May 29, 2023

Denzel Washington and Frances McDormand

Denzel Washington and Frances McDormand

Netflix’s new pseudo-documentary Queen Cleopatra has now finally been released, having drummed up loads of free publicity via the simple expedient of misleadingly casting a black actress in the role of Cleo herself, thereby implying she was less Queen of the Nile, more Queen Latifah.

Gullible columnists (like me, right here, right now…) meekly served up acres of column inches, guaranteeing the show much higher viewing figures than it deserved. Lesson learned, Netflix’s forthcoming The Nelson Mandela Story starring Ray Winstone in the title role and Wesley Snipes as F.W. de Klerk has just been greenlit.

As previously detailed on Taki’s, the Egyptian government wasn’t best pleased about such “blackwashing,” accusing Netflix of “a falsification of history and a blatant historical fallacy,” as the real-life Cleopatra was probably of Greek-Macedonian descent, and so a tanned white Mediterranean type. To add insult to injury, the black actress cast to play Cleo, Adele James, was British, and therefore a de facto representative of Cairo’s former colonial-era masters: At least they didn’t cast Diane Abbott in the role.

“Lady Macbeth has no specific first name indicated in the cast list, but we can presume it was not secretly ‘Karen.’”

Infamy! Infamy! They’ve All Got It Infamy!
In interviews, James was open about the filmmakers’ motives for pretending Cleopatra was black: “It is political.” How so? “To be black or mixed-race or a non-white person in the world today, especially in the Western world, is a kind of political act in and of itself,” she huffed, with the haughtiness of an absolute monarch. If so, this by definition pushes being white in the West into a correspondingly political act too, one of either enforced submission toward, or resistance against, increasing cultural and political colonization by self-entitled black people from within. In other words, it’s an excellent way of sparking a low-level race war.

Just such a conflict was successfully fueled in Egypt itself, where a lawyer tried to get Netflix banned, and the government announced the funding of their own rival documentary, depicting Cleopatra in much more accurate racial terms (i.e., like Elizabeth Taylor smeared with tea bags).

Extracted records
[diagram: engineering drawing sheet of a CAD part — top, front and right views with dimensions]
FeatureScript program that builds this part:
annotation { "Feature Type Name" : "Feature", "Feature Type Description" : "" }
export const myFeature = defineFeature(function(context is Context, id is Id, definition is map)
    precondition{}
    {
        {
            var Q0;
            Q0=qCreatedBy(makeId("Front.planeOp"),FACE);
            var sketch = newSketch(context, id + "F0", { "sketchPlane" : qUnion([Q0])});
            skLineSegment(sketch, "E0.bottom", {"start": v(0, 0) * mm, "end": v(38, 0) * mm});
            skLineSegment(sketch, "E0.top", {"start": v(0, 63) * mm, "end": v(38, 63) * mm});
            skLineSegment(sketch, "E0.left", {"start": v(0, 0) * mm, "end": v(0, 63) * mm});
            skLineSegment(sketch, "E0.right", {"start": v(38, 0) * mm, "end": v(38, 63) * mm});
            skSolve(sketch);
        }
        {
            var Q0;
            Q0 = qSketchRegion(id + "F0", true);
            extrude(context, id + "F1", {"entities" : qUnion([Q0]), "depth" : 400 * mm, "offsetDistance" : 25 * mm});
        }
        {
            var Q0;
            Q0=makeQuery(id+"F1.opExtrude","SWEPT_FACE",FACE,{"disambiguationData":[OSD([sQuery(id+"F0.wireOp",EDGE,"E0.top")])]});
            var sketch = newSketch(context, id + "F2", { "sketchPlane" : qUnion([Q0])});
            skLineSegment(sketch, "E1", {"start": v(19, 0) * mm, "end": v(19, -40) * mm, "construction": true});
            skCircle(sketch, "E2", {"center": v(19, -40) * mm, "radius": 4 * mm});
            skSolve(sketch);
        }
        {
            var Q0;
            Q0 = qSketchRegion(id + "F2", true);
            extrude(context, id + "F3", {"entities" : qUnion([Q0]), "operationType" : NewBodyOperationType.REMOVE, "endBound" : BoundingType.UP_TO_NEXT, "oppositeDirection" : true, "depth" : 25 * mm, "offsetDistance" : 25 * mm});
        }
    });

--

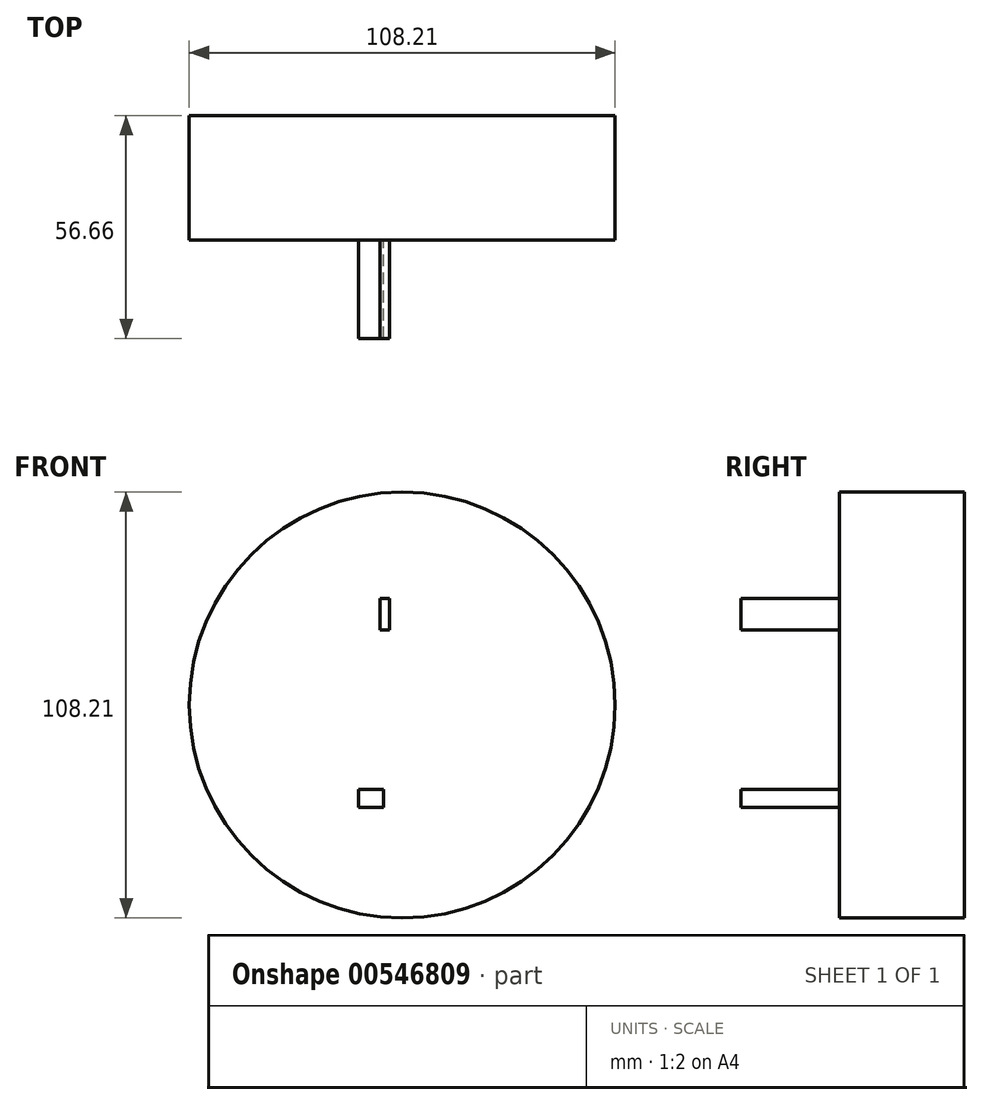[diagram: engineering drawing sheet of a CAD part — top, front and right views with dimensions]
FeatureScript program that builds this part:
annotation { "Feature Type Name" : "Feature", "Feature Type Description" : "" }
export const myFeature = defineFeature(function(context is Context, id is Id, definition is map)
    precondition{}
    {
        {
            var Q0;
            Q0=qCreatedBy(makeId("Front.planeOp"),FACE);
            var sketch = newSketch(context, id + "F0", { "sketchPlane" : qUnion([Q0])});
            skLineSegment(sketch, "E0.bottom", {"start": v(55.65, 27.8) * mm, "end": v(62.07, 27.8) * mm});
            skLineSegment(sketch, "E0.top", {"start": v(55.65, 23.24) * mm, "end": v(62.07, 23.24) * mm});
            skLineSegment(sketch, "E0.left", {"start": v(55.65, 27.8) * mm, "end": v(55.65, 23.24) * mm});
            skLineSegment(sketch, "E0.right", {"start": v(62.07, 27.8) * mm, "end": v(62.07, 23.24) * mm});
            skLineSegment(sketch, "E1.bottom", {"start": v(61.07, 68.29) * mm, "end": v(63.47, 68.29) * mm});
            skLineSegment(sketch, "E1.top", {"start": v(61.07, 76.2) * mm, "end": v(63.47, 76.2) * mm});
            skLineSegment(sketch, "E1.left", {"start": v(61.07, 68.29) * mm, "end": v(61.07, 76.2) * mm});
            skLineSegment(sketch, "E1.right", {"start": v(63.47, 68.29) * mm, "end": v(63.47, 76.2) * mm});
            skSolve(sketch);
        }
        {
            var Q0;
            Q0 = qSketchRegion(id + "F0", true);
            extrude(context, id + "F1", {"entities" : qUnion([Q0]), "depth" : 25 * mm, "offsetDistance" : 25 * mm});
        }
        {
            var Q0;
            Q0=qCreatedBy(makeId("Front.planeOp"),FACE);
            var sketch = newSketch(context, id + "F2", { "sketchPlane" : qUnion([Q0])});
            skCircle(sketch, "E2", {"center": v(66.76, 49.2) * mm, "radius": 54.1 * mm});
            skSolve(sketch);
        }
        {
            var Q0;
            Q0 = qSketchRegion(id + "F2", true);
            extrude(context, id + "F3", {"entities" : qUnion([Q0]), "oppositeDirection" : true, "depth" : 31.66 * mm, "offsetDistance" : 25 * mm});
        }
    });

_Set task:_ Reproduce the column on Queen Cleopatra between "Infamy! Infamy! They’ve" and "low-level race war.", inclusive, swapping "interviews" for "conversations".

_Correct result:_
Infamy! Infamy! They’ve All Got It Infamy!
In conversations, James was open about the filmmakers’ motives for pretending Cleopatra was black: “It is political.” How so? “To be black or mixed-race or a non-white person in the world today, especially in the Western world, is a kind of political act in and of itself,” she huffed, with the haughtiness of an absolute monarch. If so, this by definition pushes being white in the West into a correspondingly political act too, one of either enforced submission toward, or resistance against, increasing cultural and political colonization by self-entitled black people from within. In other words, it’s an excellent way of sparking a low-level race war.